Namun apakah media atau jurnalis masih bersedia memelihara rasa kemanusiaannya? Sedangkan media kini didirikan bukan lagi untuk mengabarka, malainkan untuk kepentingan bisnis. Hal ini menjadi kendala serius media-media yang “berpenyakitan” itu.

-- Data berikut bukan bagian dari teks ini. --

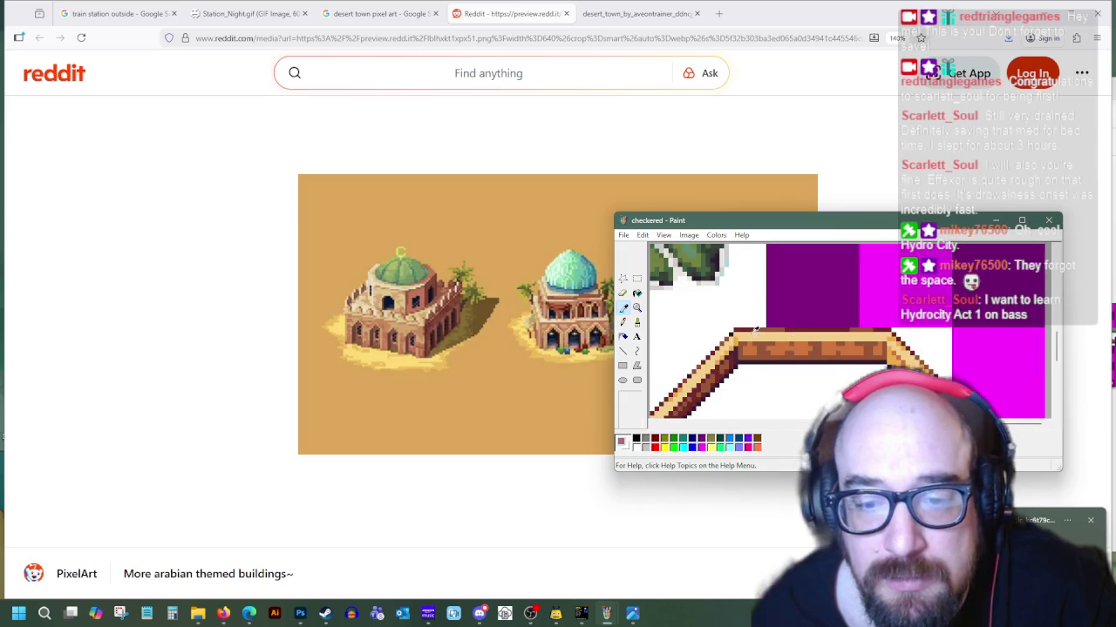
Sample the wall's tan and start filling the crate's new top section with it
left_click(739, 339)
scroll(741, 340, "up", 3)
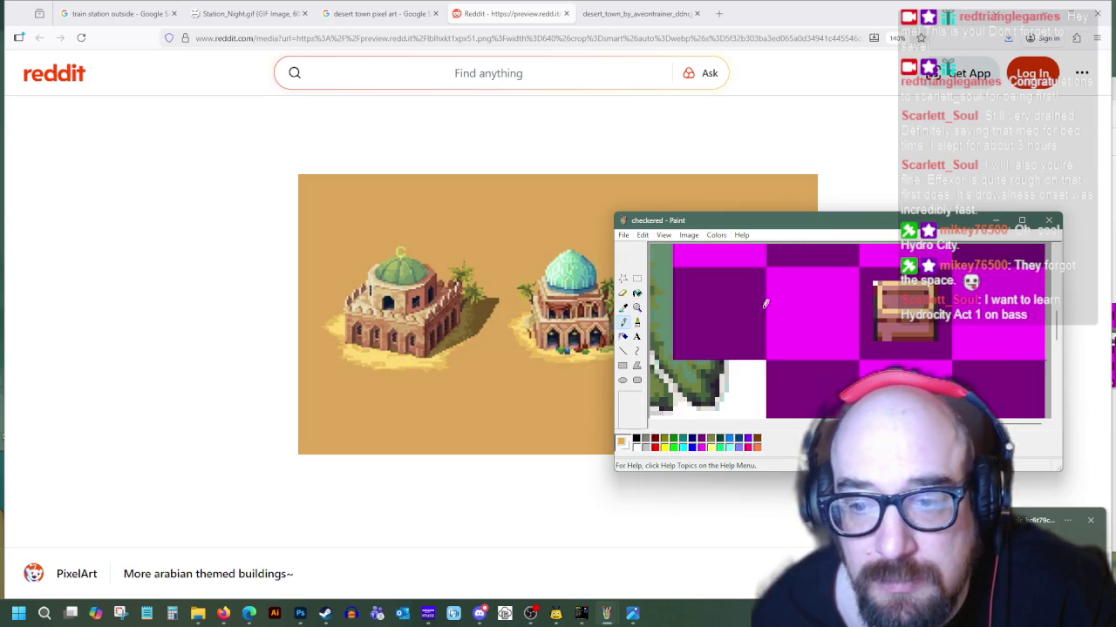
left_click(637, 294)
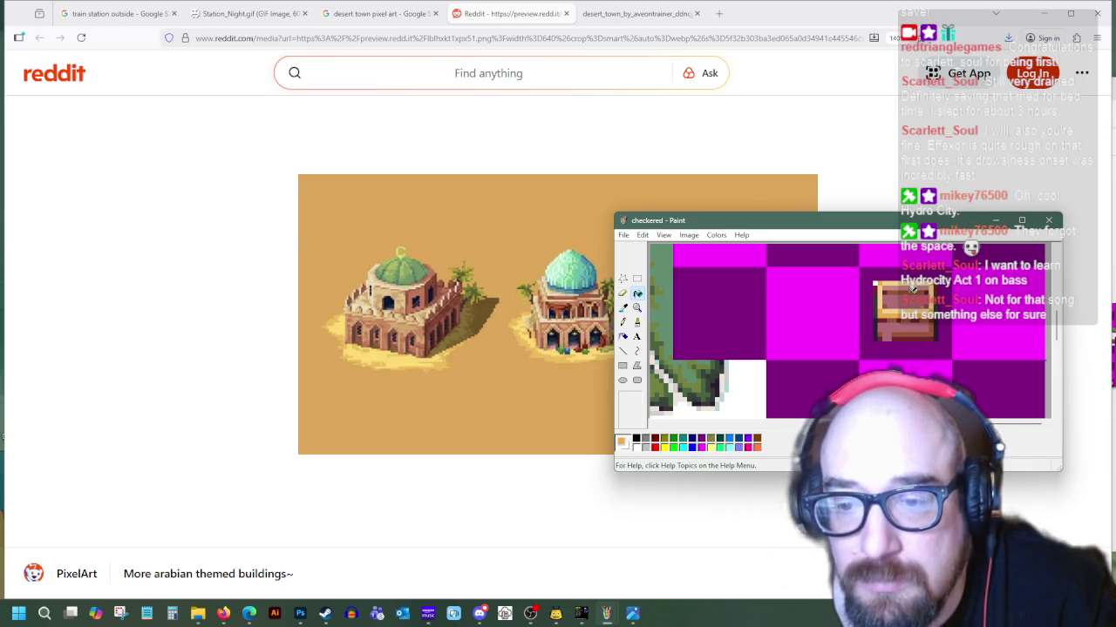
key("ctrl+v")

Media pers atau jurnalis seharusnya bisa menjalankan fungsinya sebagai pemberi edukasi dan kontrol sosial kepada masyarakat. Dalam konteks kasus bunuh diri di Gunungkidul, media seharusnya bisa mengambil peran penting dalam upaya preventif kasus bunuh diri, alih-alih mengeksploitasi fenomena bunuh diri demi meningkatkan trafic pembaca, yang imbasnya akan melanggengkan fenomena bunuh diri tersebut.


Daftar Pustaka



Sonneck, G., Etzersdorfer, E., & Nagel-Kuess, S. (1994). Imitative suicide on the Viennese subway. Social Science and Medicine38 (3), 453–457

Stack, S. (2003). Media coverage as a risk factor in suicide. Journal of Epidemiology and Community Health57 (4), 238–240

World Health Organization. (2008). Preventing suicide: A resource for media professionals.Geneva: World Health Organization.